El Gobierno Municipal de Guanajuato por supuesto que lo niega y enseña imágenes de una momia sin un brazo afirmando que se trata de la misma de la que habla el INAH, y sosteniendo que ese daño ocurrió antes de que el alcalde llegara al gobierno.

Sin embargo, hay una colección fotográfica que también debería estar en posesión de la administración, pero que no citan: una del 2017, en la que se acredita que la momia “El Apuñalado”, contaba con ambas extremidades.

Ante esto, la regidora Paloma Robles anuncia que presentará una nueva denuncia (similar a la que promovió en 2020 y no se judicializó), ante la Fiscalía Especial contra la Corrupción. Esta vez con la ventaja de que el INAH acredita el daño a los cuerpos a través de un boletín oficial.

¿Funcionará? Se antoja poco esperanzador. No por la regidora, sino por el letargo con el que funciona la burocracia y los compromisos que podría tener la propia Fiscalía. Pero ¿qué más queda?

¿La Contraloría?
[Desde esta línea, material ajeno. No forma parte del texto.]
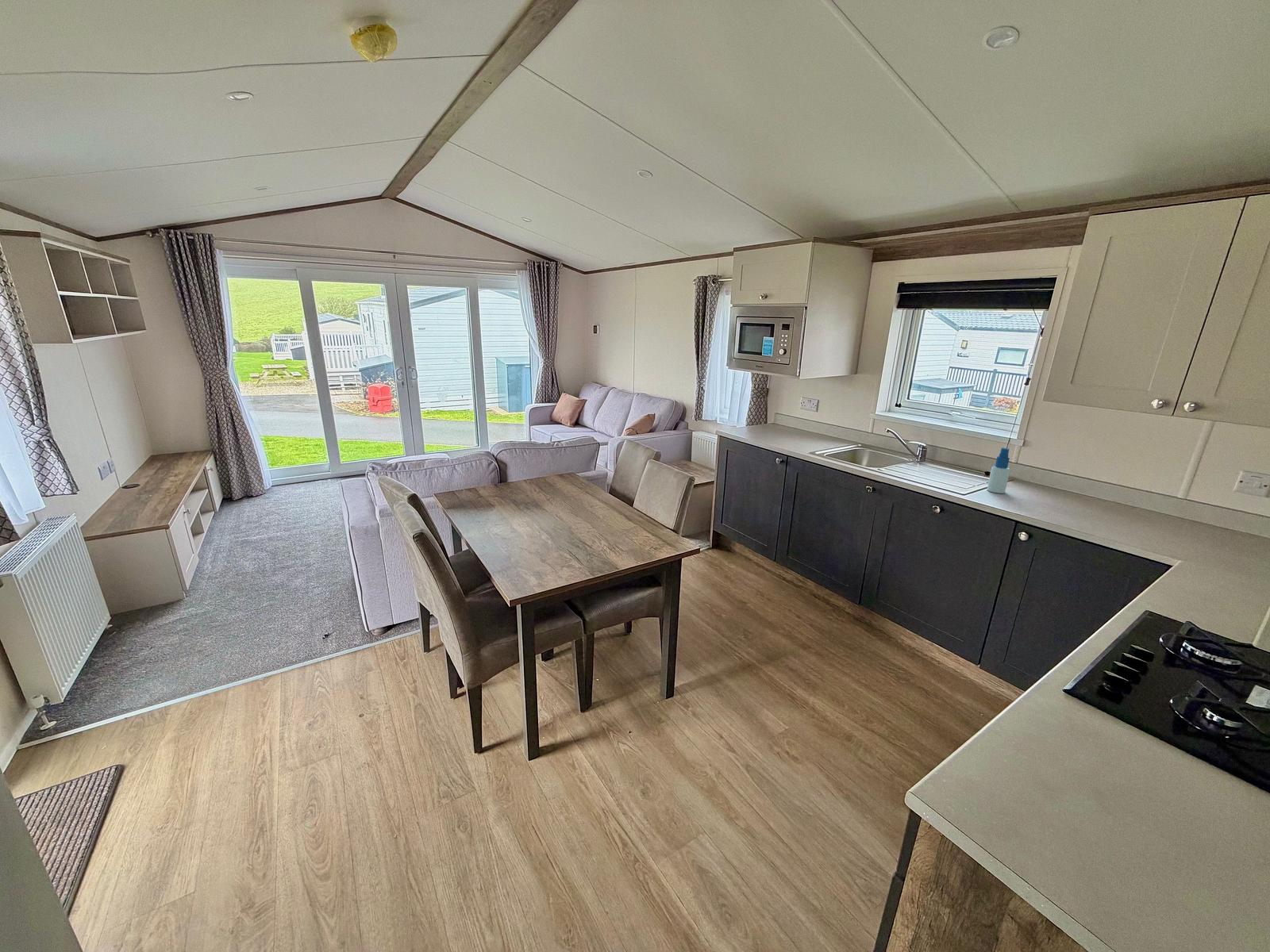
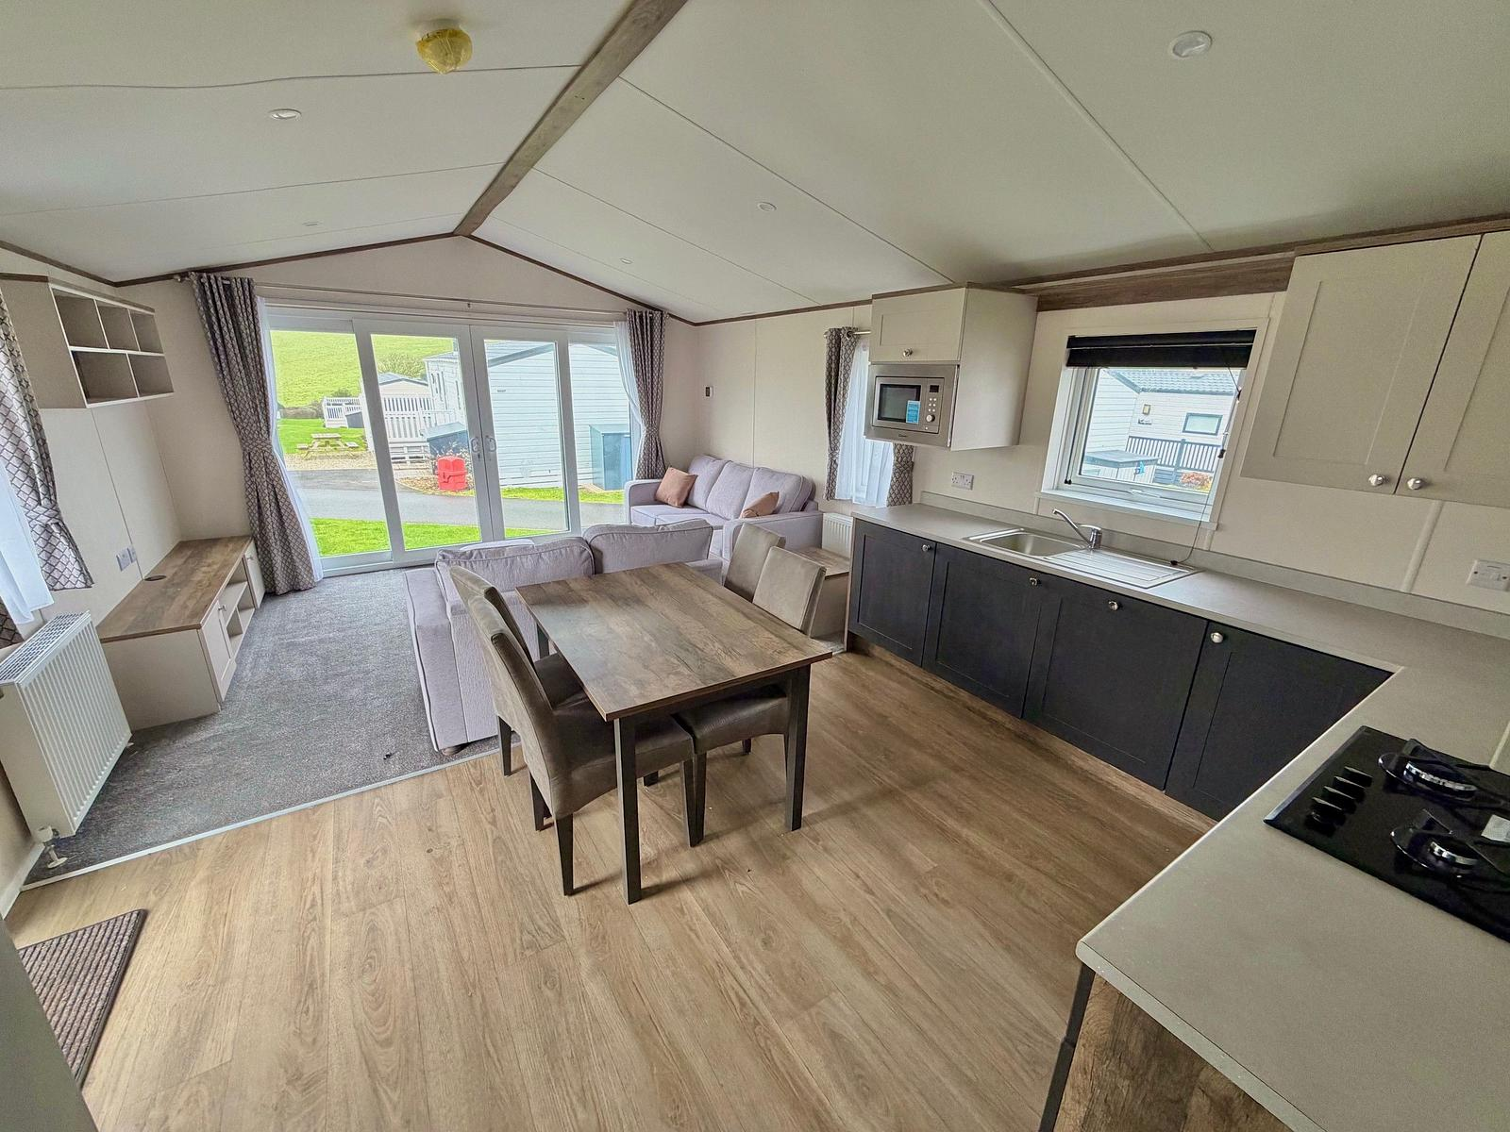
- spray bottle [987,447,1010,494]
Desde la penosa historia del choque se ganó la desconfianza de la gente.

¿El INAH? Busca una solución diplomática ante el estridente actuar con el que acostumbra a responder el alcalde, como la absurda acusación de que el Instituto “se quiere llevar” a las momias. Algo que en reiteradas ocasiones se ha desmentido.

Sólo queda el reproche de algunos ciudadanos indignados y la prensa, algo que el alcalde ha aprendido a que no le inmute.

Y es que mientras no haya una consecuencia ante la manipulación arbitraria de los cuerpos, el escenario no se ve alentador. Al frente de la administración capitalina quedará Samantha Smith y a nivel federal repetirá Morena, por lo que es muy posible que continúe esa narrativa simplista de tachar cualquier observación del INAH (una institución federal), como de tinte “partidista”, para justificar el actuar irresponsable de la administración.